Thursday, August 29, 2013

Columbia, Below Decks

When you visit the Columbia sailing ship, you don't have to stay up on deck looking at all that crummy scenery. You can go "below decks"! If you like cramped spaces, then this is for you. It looks OK here, devoid of people, but imagine it full of unwashed sailors. It would be pretty dark down there ordinarily, but for a whale oil lamp. There are tankards on the mast for your serving of grog (add some lime juice so you don't get scurvy), and a sturdy table where you can eat your salt beef and salt cod, lobscouse, spotted dog, hare soup, goose and truffle pies, treacle-dowdy, solomongundy, portable soup, syllabub, and so many other treats.


Carpenter's tools were important on a wooden ship. A storm broke your mast in two? No problem, a little Elmer's glue, some thumbtacks, and some glitter (to make it pretty) - voila! That saw can take off a leg too, if you have a severe cutlass wound. Ropes and grapnels are handy for playing "Batman". If the photographer had only panned a bit to the right, we would be able to see the early wooden version of Ms. Pac Man.



8 comments:

Nanook said...

Major-

Anytime you post images with grapnels, and correctly name them, you've got me eating out of your hand. Now if you could've only included spotted dick along with 'spotted dog', the story would have been most delicious.

Thanks, Major.

Melissa said...

That mug rack is way cool. Now I wast a big round pillar in my kitchen.

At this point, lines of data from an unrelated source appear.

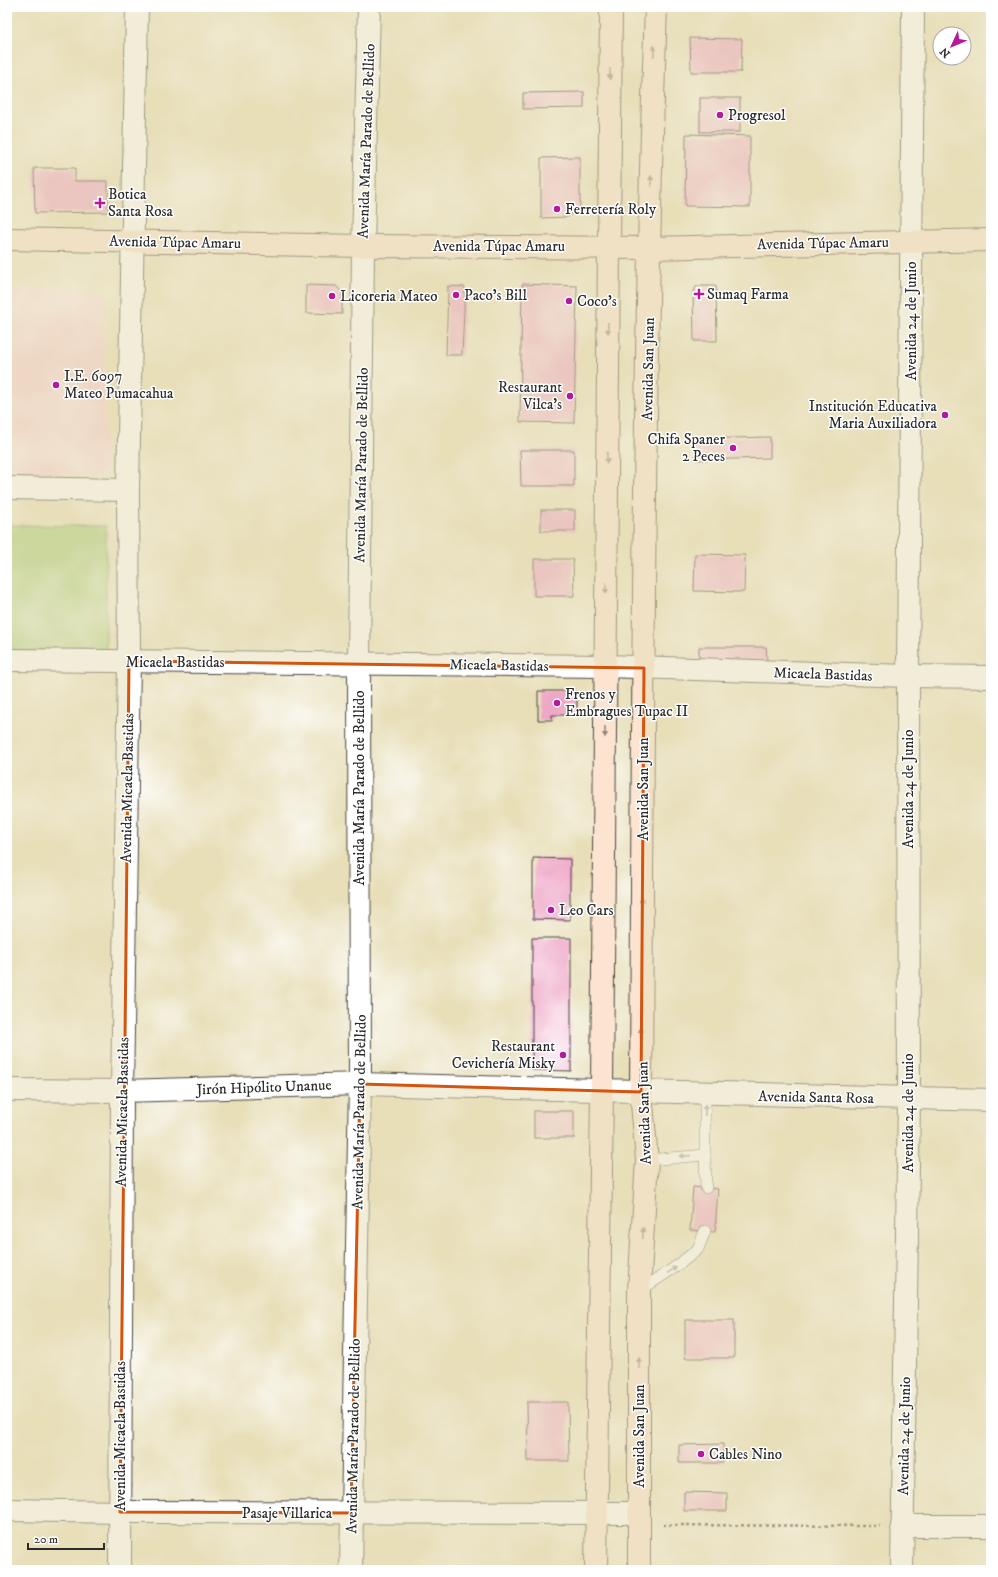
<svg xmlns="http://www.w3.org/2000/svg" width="998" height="1577" viewBox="0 0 998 1577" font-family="'IM FELL DW Pica',serif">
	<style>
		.built { fill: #f7cfd2 }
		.green { fill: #a8cf7a; stroke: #6a7d52 }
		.building { fill: #efa7c7 }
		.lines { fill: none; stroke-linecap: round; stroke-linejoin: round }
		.lane-casing { stroke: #474640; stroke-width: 12 }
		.street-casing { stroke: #474640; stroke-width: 24 }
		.secondary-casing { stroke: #474640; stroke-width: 24 }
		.path { stroke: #474640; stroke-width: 2.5; stroke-dasharray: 3 3; stroke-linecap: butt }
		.lane { stroke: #fff; stroke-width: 11 }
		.street { stroke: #fff; stroke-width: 22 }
		.secondary { stroke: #fde4d0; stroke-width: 22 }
		.oneway { fill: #94887e }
		.oneway2 { fill: #a0a0a0 }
		.marked { fill: none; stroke: #d5540f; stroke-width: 3; stroke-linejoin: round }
		.poi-dot { fill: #b5179e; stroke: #fff; stroke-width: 1.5 }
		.labels { text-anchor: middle; stroke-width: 3; stroke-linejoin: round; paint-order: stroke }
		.poi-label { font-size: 15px; fill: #2b2b2b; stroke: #fff; text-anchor: start }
		.street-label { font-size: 15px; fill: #2b2b2b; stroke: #fff }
	</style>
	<rect width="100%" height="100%" fill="#fff"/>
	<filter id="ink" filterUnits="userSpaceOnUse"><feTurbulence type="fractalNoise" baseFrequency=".025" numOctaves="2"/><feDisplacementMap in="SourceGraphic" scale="8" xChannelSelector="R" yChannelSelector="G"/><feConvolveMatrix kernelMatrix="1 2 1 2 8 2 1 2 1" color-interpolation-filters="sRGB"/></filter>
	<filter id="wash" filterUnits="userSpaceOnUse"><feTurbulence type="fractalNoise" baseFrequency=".012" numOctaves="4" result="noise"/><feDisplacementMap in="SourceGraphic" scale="16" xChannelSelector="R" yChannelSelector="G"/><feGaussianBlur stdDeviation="0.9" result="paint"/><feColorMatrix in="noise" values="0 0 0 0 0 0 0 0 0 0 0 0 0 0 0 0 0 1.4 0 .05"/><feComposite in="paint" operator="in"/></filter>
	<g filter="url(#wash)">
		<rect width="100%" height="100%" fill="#e8dfb9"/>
		<polygon class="built" points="7,288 96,289 104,296 105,475 7,473"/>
		<polygon class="green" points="7,525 106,526 106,652 7,651"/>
		<g id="blocks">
			<g class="building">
				<polygon points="690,38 742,39 741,72 691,72"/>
				<polygon points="584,92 584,108 523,109 523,93"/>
				<rect x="700" y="98" width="40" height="34"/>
				<polygon points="686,134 750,136 750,207 685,206"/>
				<polygon points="580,157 580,207 568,217 541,218 541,158"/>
				<polygon points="34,168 75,168 75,181 108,181 108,212 35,213"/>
				<polygon points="522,284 577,286 574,423 520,422"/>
				<polygon points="306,285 336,286 342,292 342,314 306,313"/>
				<polygon points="448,286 465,287 462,355 446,355"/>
				<polygon points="697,286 716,286 717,341 694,341 693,291"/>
				<polygon points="770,437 770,458 696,460 695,439"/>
				<polygon points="520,450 574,450 574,486 521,486"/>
				<rect x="541" y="510" width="34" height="21"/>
				<polygon points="695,554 745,555 744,592 694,591"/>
				<polygon points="534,559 573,559 574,596 534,596"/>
				<polygon points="699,647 766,647 767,661 699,661"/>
				<polygon points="538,691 577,691 577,715 552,715 552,720 538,720"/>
				<polygon points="533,858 570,859 570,920 533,919"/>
				<polygon points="532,938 571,938 571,1071 532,1070"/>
				<rect x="534" y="1111" width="40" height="27"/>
				<polygon points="693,1187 718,1189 715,1232 690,1230"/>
				<rect x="685" y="1320" width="49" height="38"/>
				<polygon points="527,1402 568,1402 569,1461 528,1461"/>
				<polygon points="723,1444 723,1463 679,1463 679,1445"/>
				<polygon points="684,1492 727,1493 727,1511 684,1511"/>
			</g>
		</g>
	</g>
	<g filter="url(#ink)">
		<use href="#blocks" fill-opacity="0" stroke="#474640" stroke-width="1"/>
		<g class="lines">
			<defs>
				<g id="lane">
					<polyline points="705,1155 705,1094"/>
					<polyline points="647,1160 705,1155 706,1188"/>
					<polyline points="639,1291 677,1266 698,1249 705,1231"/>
				</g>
				<g id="street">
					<polyline points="7,488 128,490"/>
					<polyline points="7,660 606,666 908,676 991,677"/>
					<polyline points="7,1090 122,1091 360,1084 991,1100"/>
					<polyline points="7,1510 120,1512 638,1513"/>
					<polyline points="902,1526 991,1526"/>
					<polyline points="120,1570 122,1091 129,661 128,490 137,7"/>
					<polyline points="351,1570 360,1084 359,663 363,246 369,7"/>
					<polyline points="902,1570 909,1099 908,676 913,7"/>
				</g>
				<g id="secondary">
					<polyline points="7,239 363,246 650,248 991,240"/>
					<polyline points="596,1570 602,1090 611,7"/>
					<path d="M 639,1570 L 639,1291 L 647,1160 L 641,1092 C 643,731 643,368 656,7"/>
				</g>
			</defs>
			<use href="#lane" class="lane-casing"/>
			<use href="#street" class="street-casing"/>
			<use href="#secondary" class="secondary-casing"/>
			<polyline class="path" points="663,1525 880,1526"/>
			<use href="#lane" class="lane"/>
			<use href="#street" class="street"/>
			<use href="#secondary" class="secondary"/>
		</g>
		<defs><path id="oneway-solid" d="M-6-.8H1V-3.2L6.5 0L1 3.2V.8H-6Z"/></defs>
		<g class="oneway">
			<use href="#oneway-solid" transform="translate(654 51) rotate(-88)"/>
			<use href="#oneway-solid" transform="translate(610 74) rotate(91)"/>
			<use href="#oneway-solid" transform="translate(651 181) rotate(-89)"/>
			<use href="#oneway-solid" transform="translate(608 328) rotate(90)"/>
			<use href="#oneway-solid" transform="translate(607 458) rotate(90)"/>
			<use href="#oneway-solid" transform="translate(606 588) rotate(90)"/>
			<use href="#oneway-solid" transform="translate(605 732) rotate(90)"/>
			<use href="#oneway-solid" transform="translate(642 903) rotate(-90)"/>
			<use href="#oneway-solid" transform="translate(641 1033) rotate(-90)"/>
			<use href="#oneway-solid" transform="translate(643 1233) rotate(-87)"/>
			<use href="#oneway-solid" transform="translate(639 1363) rotate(-90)"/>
		</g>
		<g class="oneway2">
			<use href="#oneway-solid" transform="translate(705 1110) rotate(-90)"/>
			<use href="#oneway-solid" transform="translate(685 1156) rotate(175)"/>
			<use href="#oneway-solid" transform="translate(672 1270) rotate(-34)"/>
		</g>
	</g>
	<path d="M0 0H998V1577H0ZM 129,661 L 644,668 L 641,1092 L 360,1084 L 351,1513 L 120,1512 Z" fill="#e8dfb9" fill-opacity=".55" fill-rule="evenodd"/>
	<path class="marked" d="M 129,661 L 644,668 L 641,1092 L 360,1084 L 351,1513 L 120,1512 Z"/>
	<g class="poi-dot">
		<circle cx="720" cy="115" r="4"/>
		<path d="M98 197h4v4h4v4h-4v4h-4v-4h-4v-4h4z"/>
		<circle cx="557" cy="209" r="4"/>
		<path d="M697 288h4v4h4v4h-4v4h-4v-4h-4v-4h4z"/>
		<circle cx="456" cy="295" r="4"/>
		<circle cx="332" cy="296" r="4"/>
		<circle cx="569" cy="301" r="4"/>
		<circle cx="56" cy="385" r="4"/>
		<circle cx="570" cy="396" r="4"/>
		<circle cx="945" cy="415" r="4"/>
		<circle cx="733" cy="448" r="4"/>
		<circle cx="557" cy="703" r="4"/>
		<circle cx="551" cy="910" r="4"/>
		<circle cx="563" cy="1055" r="4"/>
		<circle cx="701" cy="1454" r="4"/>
	</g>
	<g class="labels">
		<g class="poi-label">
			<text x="728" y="120">Progresol</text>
			<text x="108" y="199">Botica<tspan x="108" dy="17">Santa Rosa</tspan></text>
			<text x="565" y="214">Ferretería Roly</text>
			<text x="707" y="299">Sumaq Farma</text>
			<text x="464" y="300">Paco's Bill</text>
			<text x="340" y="301">Licoreria Mateo</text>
			<text x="577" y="306">Coco's</text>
			<text x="64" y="381">I.E. 6097<tspan x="64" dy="17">Mateo Pumacahua</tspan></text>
			<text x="562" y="392" text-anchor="end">Restaurant<tspan x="562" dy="17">Vilca's</tspan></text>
			<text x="937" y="411" text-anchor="end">Institución Educativa<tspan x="937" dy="17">Maria Auxiliadora</tspan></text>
			<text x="725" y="444" text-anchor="end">Chifa Spaner<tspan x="725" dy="17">2 Peces</tspan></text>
			<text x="565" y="699">Frenos y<tspan x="565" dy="17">Embragues Tupac II</tspan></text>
			<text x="559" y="915">Leo Cars</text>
			<text x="555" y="1051" text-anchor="end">Restaurant<tspan x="555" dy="17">Cevichería Misky</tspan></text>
			<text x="709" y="1459">Cables Nino</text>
		</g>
		<g class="street-label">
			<text transform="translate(366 141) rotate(-88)" y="5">Avenida María Parado de Bellido</text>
			<text transform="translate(175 242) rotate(1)" y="5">Avenida Túpac Amaru</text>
			<text transform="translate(823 243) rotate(-1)" y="5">Avenida Túpac Amaru</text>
			<text x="499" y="251">Avenida Túpac Amaru</text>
			<text transform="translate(911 321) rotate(-90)" y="5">Avenida 24 de Junio</text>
			<text transform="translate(648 369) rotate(-89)" y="5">Avenida San Juan</text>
			<text transform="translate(361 465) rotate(-89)" y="5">Avenida María Parado de Bellido</text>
			<text x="175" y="667">Micaela Bastidas</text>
			<text transform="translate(499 665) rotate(1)" y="5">Micaela Bastidas</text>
			<text transform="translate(823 674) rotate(2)" y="5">Micaela Bastidas</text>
			<text transform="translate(127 788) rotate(-89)" y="5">Avenida Micaela Bastidas</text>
			<text transform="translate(359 788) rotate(-90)" y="5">Avenida María Parado de Bellido</text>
			<text transform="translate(643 789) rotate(-90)" y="5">Avenida San Juan</text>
			<text transform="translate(908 789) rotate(-90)" y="5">Avenida 24 de Junio</text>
			<text transform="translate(264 1087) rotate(-2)" y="5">Jirón Hipólito Unanue</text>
			<text transform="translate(816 1097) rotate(1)" y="5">Avenida Santa Rosa</text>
			<text transform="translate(122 1112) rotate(-89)" y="5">Avenida Micaela Bastidas</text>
			<text transform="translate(359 1112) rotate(-89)" y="5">Avenida María Parado de Bellido</text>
			<text transform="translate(644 1113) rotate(-92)" y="5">Avenida San Juan</text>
			<text transform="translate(908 1113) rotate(-90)" y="5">Avenida 24 de Junio</text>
			<text transform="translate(120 1436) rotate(-90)" y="5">Avenida Micaela Bastidas</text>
			<text transform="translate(353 1436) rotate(-89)" y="5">Avenida María Parado de Bellido</text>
			<text transform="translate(639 1436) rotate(-90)" y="5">Avenida San Juan</text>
			<text transform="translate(904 1436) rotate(-89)" y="5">Avenida 24 de Junio</text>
			<text x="287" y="1518">Pasaje Villarica</text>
		</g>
	</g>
	<rect width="998" height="1577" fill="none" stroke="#fff" stroke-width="24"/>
	<g transform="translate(952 46) rotate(226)"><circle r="19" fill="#ffffff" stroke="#aaaaaa"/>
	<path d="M0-3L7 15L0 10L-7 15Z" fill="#b5179e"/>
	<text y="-6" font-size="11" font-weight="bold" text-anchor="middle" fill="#2b2b2b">N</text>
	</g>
	<path d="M28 1543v6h76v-6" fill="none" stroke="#2b2b2b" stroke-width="2"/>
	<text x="34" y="1543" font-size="12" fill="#2b2b2b" stroke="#ffffff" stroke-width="3" paint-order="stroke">20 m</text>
</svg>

“An’ that, me lads an’ lasses, is how we beat the HMS Drake back in 1778. We had a full complement o’ Batman gear, whilst Cap’n Burdon an’ his men were caught with nothin’ but a bunch of Wonder Woman bracelets made o’ broken mugs, holey bedsheets tied ‘round their necks like capes, and all pretendin' like they had some kind of invisible flyin' machine. ‘Twas a sorry sight to see, indeed. Now fetch Granddad another grog and a nice pickled weevil.”

K. Martinez said...

When riding the Columbia, once I come on board I go down below deck and look around. Then once the voyage gets underway, I come up to the deck and look at all the crummy scenery that is Rivers of America. Below deck is definitely built to the scale of Rainbow Ridge.

Nice pics! Thanks, Major.

Major Pepperidge said...

Nanook, I just couldn't bring myself to type "spotted dick". Plus maybe it's the same thing as "spotted dog", only just a different name?

Melissa, I also couldn't bring myself to type "Pickled weevil".

K. Martinez, while I am not crazy about what has been done to the settler's cabin, I still think the journey around the river is pretty nice!

Nanook said...

@Major-

You say dog; I say dick. Funny, doesn't quite have the ring of "you say neither......" They're basically both the same "wonderful tasting" steamed suet pudding. Yummy-!

Melissa said...

I love all the old-timey food names. I did have to look up portable soup. At first I misread it as “potable,” and I was feeling pretty bad for the sailors who got the non-potable soup.

“We had our own problems with the Batman gear, o’ course. Cap’n Jones and the First Officer always settin’ to argue over who’d be Batman and who’d be Robin. Grant ye, grant ye, Cap’n Jones was a full head shorter, and a fine, youthful face had he. And the Lieutentant did cut quite a figure in black. But you don’t go about askin’ the master o’ the vessel to slip into green drawers an’ answer to ‘Boy Wonder,’ no matter if you do give him the longer rope in return, an’ any common sailor’ll tell you that for nothin’.

Ratbag the ship’s cat were always Catwoman, that were a given. Aye, aye, Ratbag were a tomcat, but he didn’t mind none. Secure in ‘is masculinity, were old Ratbag, an’ if it gave ‘im the chance to claw up a face or two and mebbe get an extra ration o’ grog, he were game to put on the little costume and prance about like a gal. I think ‘e liked showin’ us ‘e didn’t need no grapnels like we puny menfolk, neither.”

K. Martinez said...

Major - I was joking in reference to your comment about "crummy scenery". I love the scenery along the Rivers of America. It's full of vintage Disney "mechanized magic". It's out there that I feel transported back to the days of a quieter Disneyland.

I also like the refurb they did with the Mississippi, Columbia, Potomac and Rio Grande represented along the river banks. Yeah, the burning cabin was cool, but things change.

Major Pepperidge said...

Nanook, they might be delicious, but the mention of suet isn't that inspiring! However, I know that it can be added to all kinds of rich edibles.

Melissa, the portable soup was a potent potable.

K. Martinez, I still remember riding the Twain when my niece was 8 years old; she knew that the moose was a fake, that the deer was a fake, but when she saw the Shaman telling tales, she said, "That's real!".